The research team, headed by Dr. Inbal Goshen from the Edmond and Lily Safra Center for Brain Sciences in the Hebrew University of Jerusalem, examined mice that had been exposed to a process called “fear conditioning.” Placed in a certain environment, the mice were given electric shocks to their feet, eventually causing the specific environment to trigger a fear response whenever they were placed in it.
The researchers produced a light-sensitive protein that was genetically programmed to only affect brain cells with certain genetic traits. The protein was inserted into a harmless virus that was then injected into the hippocampus of the brain. The hippocampus plays an important role in controlling memory, and past studies have proved that new memories are also formed there – traumatic ones included. The mice’s brains were then penetrated and illuminated with an optical fiber. When the light-sensitive cells are exposed to light, the proteins can react by activating or deactivating the cells. In this case, the cells were deactivated.
If the mice’s brains were illuminated before they were placed in a fear-inducing environment – and remained lit throughout – the light deactivated the cells in the hippocampus that had been treated with protein, erasing the traumatic memory. As a result, there was no fear response.
The researchers also found that illuminating the cells in real time made the fear response disappear in mice that had been placed in the environment before the cells were deactivated.
The study used the new method to examine post-traumatic treatment. “The accepted working assumption is that memories cannot be controlled, as they are spread across different regions of the brain,” explains Goshen. “The method that was presented in the study allows the traumatic memory to be erased as it appears in real time. The findings have far-reaching implications, as today’s medications that affect regions of the brain – including regions that control memory – don’t work in real time like [the method] we demonstrated.”
However, the technique used on the mice cannot be used on humans at the moment, as long-term use of the viruses is not safe enough.
The study was conducted in cooperation with Prof.
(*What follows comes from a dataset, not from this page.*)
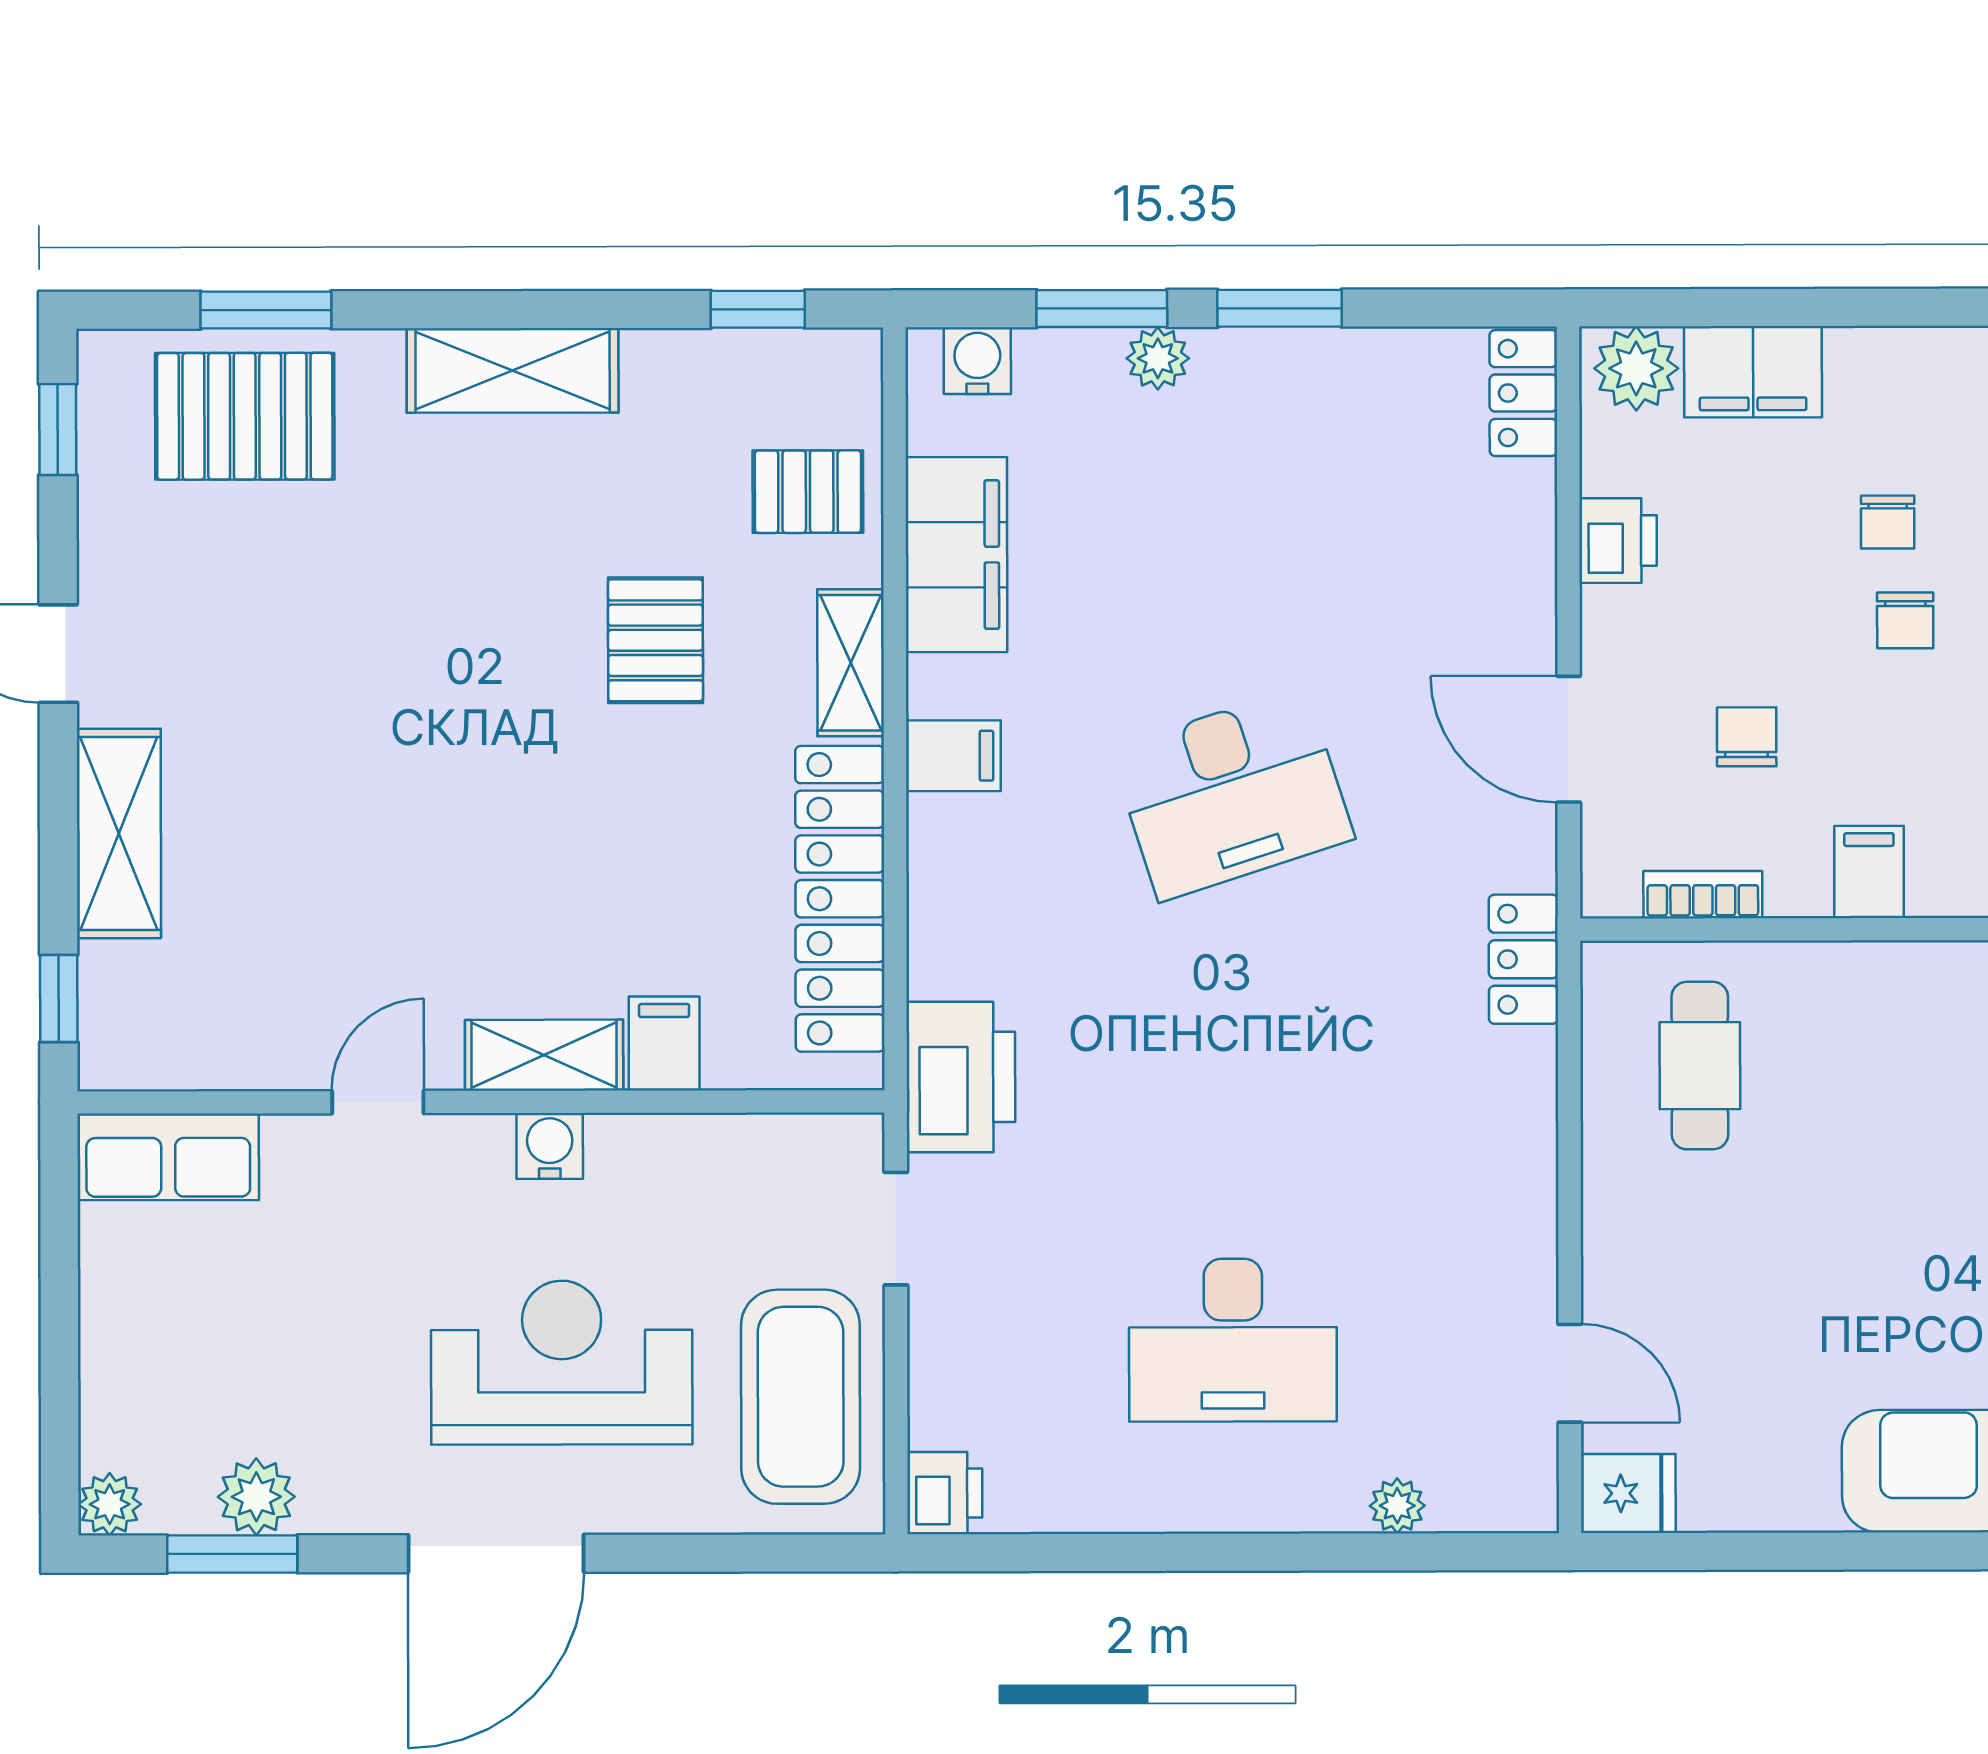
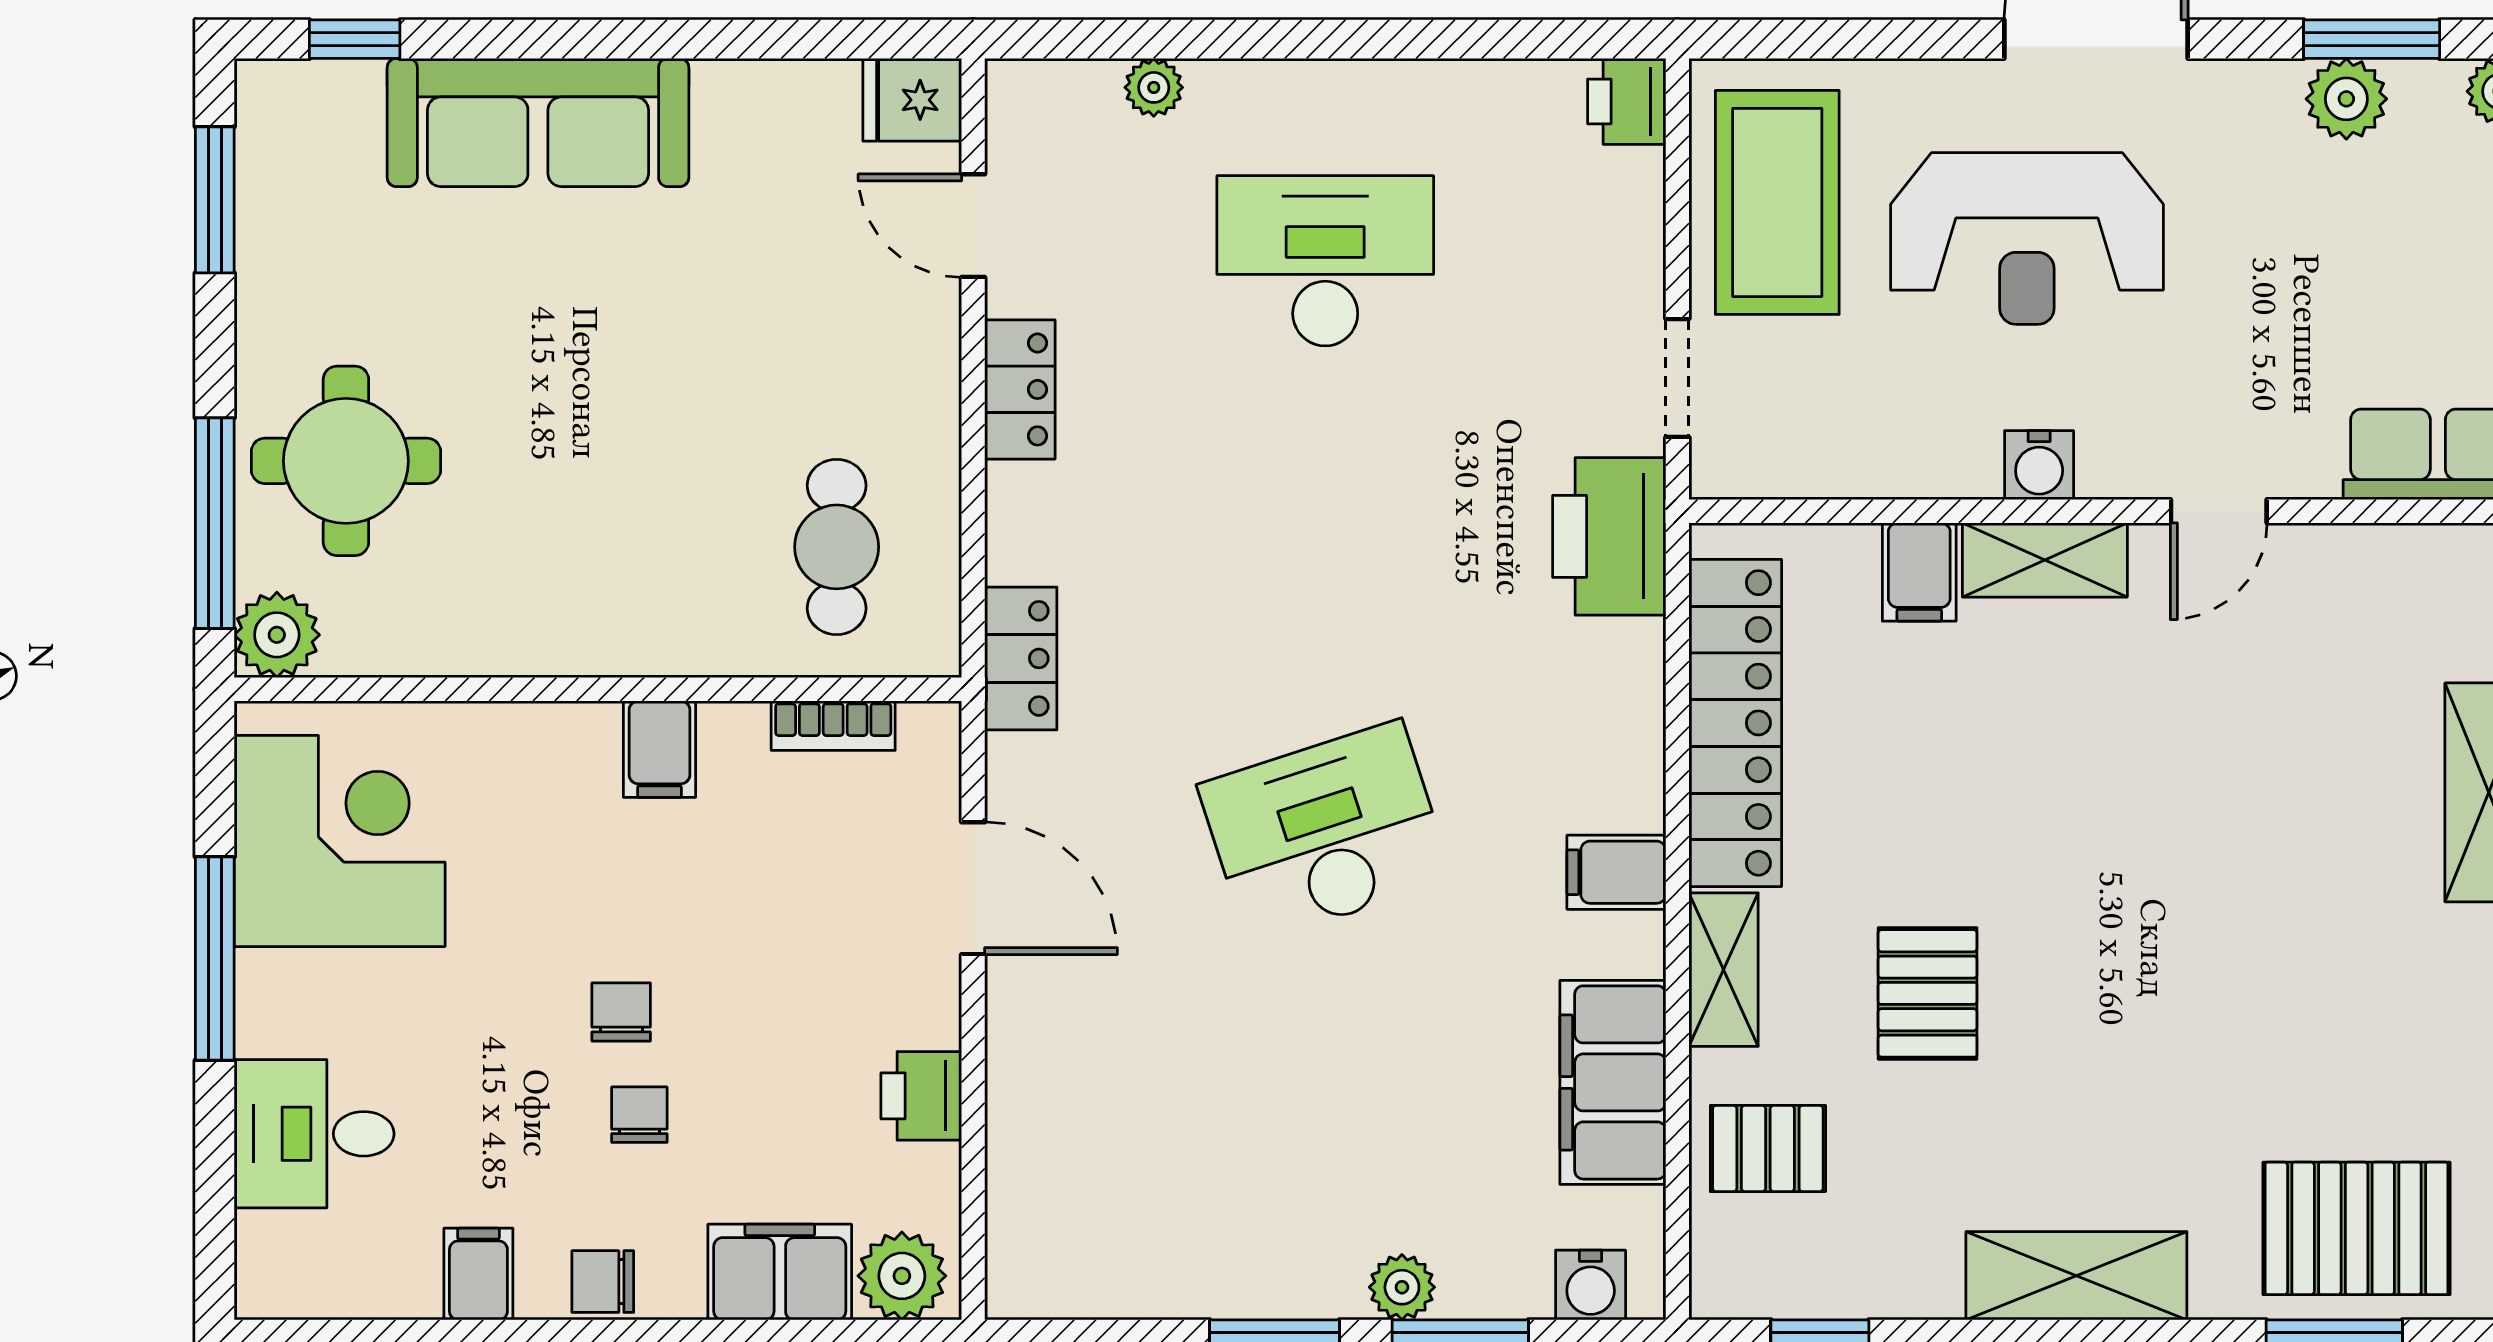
locker: (1523, 393) -> (1020, 389), moved
chair: (1747, 737) -> (603, 1282), moved, turned 90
Karl Deisseroth from Stanford University, who developed the technique – called optogenetics – that allows certain brain cells to be activated or deactivated. His findings were recently published in the Cell scientific journal and will be presented this week at the Presidential Conference in Jerusalem.
Goshen’s team is continuing to develop treatments based on optogenetics, including the activation and deactivation of damaged star-shaped brain cells that have been diagnosed in sufferers of psychiatric and mental illnesses such as schizophrenia and depression.